Matrika was the president of the Nepali Congress and the main commander of the armed revolution against the Rana regime. But he was not a party ideologue. It was his younger brother Bishweshwar Prasad Koirala who led the party’s ideological front. But BP could not be the prime minister then, as he was not in the good books of internal and external forces.
Mohan Shumsher continued holding the prime minister’s post following the overthrow of the Rana regime on 18 February 1951. But disputes between him and the Congress persisted. On 2 October 1951, King Tribhuvan formed a 35-member ‘advisory board’ to assist and counsel the Cabinet, but without consulting with PM Mohan Shumsher or any cabinet member. This hurt Mohan Shumsher no end.
He announced his resignation on 12 November 1951 amid political disputes and discontents. Congress ministers had already resigned by then. The resignations opened the door for King Tribhuvan to form a new government, which he asked the Congress to lead.
Within the Congress, there were arguments over whether Matrika or BP should be the prime minister. Matrika reasoned that neither the king nor India would accept BP. The reason Tribhuvan was angry with BP was that he had resigned from the home minister’s post without consulting with the king. Meanwhile, Nehru sent a letter to King Tribhuvan saying India too would not accept BP. BP then agreed to Matrika’s nomination as the prime minister.
Matrika’s cabinet had eight Congress representatives and six independent ones. The latter consisted of Rana courtiers and King Tribhuvan’s loyalists.
The majority of Congress leaders were unhappy with Matrika’s selection as the prime minister. The candidate of their choice was BP, who not only had a clear political perspective and some experience as a home minister, but was also closer to party members.

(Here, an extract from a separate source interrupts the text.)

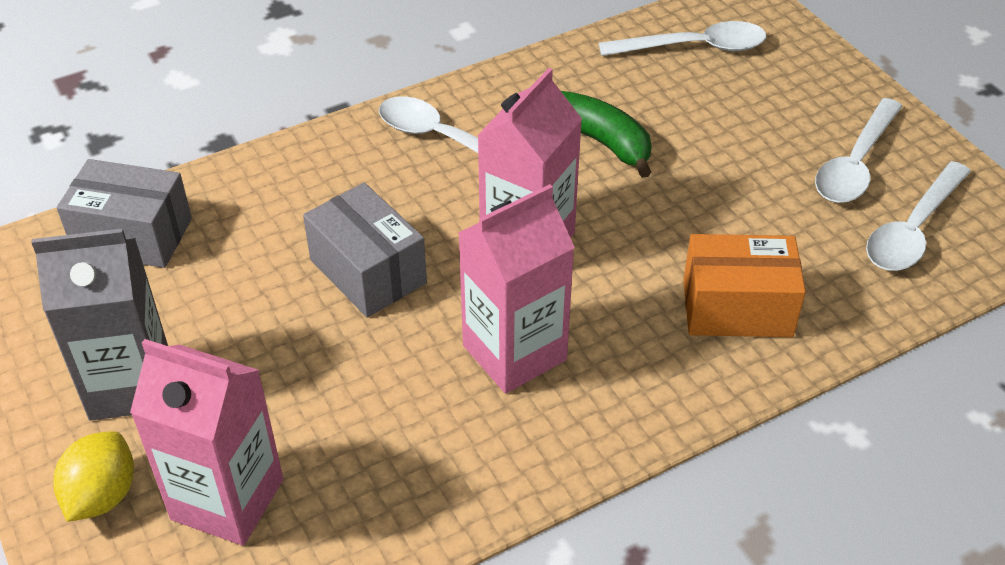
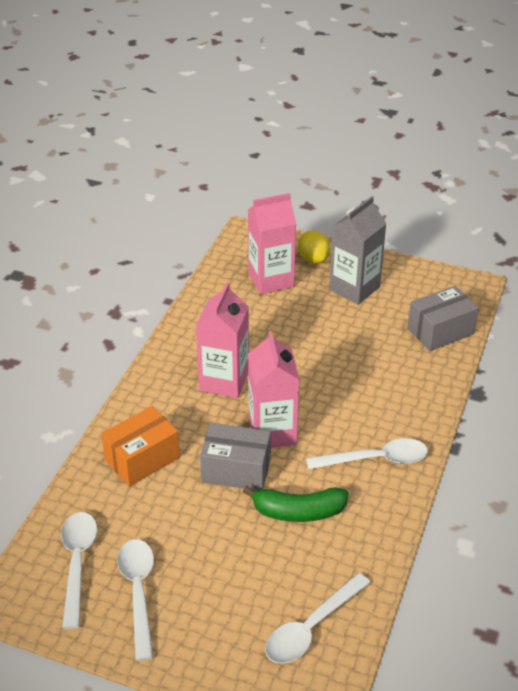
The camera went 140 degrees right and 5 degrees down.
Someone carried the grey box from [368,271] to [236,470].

Also unhappy with Matrika was a senior Cabinet minister, Keshar Shumsher, who was on the Rana prime ministerial roll and had eyed the top post.

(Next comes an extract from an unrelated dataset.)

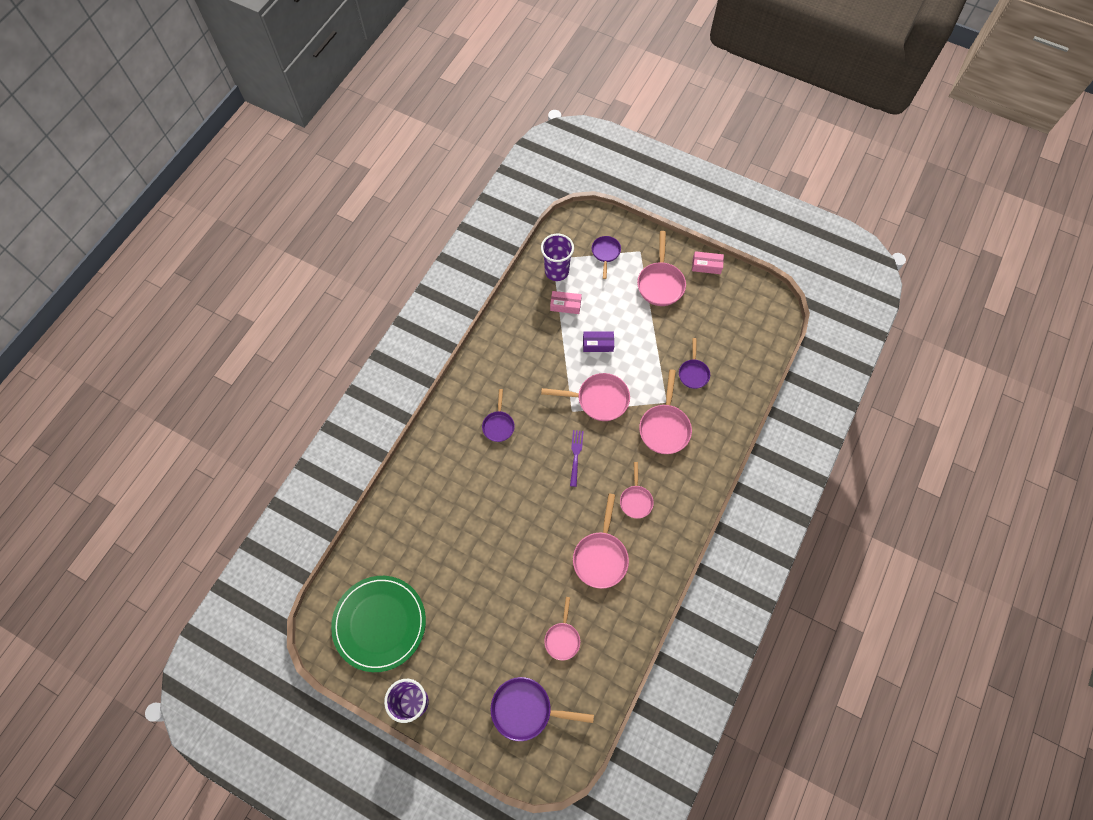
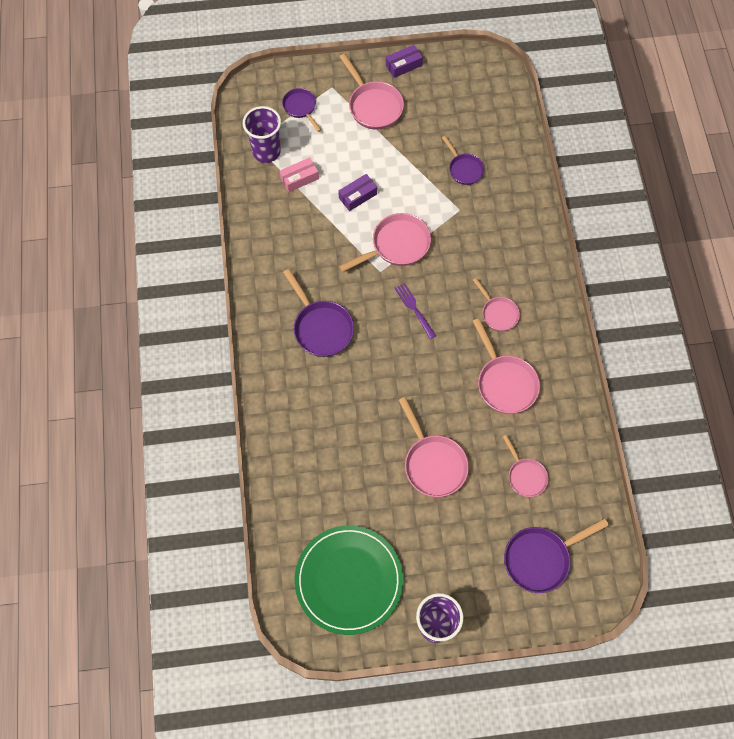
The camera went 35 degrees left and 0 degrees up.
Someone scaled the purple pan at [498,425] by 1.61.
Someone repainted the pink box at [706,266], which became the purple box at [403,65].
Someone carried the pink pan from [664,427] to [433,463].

Following the formation of the government, the Congress started issuing more and more instructions to it. It even had a debate on whether the government was bigger than the party.
The fact that Matrika was both the prime minister and the Congress president became a topic of contention within the party, which subscribed to a policy of ‘one individual, one post’. This meant limiting Matrika to the prime minister’s post. Congress leaders also started making loud demands for a General Convention. Matrika insisted that the GC should not elect party leadership and that he should be chosen unopposed.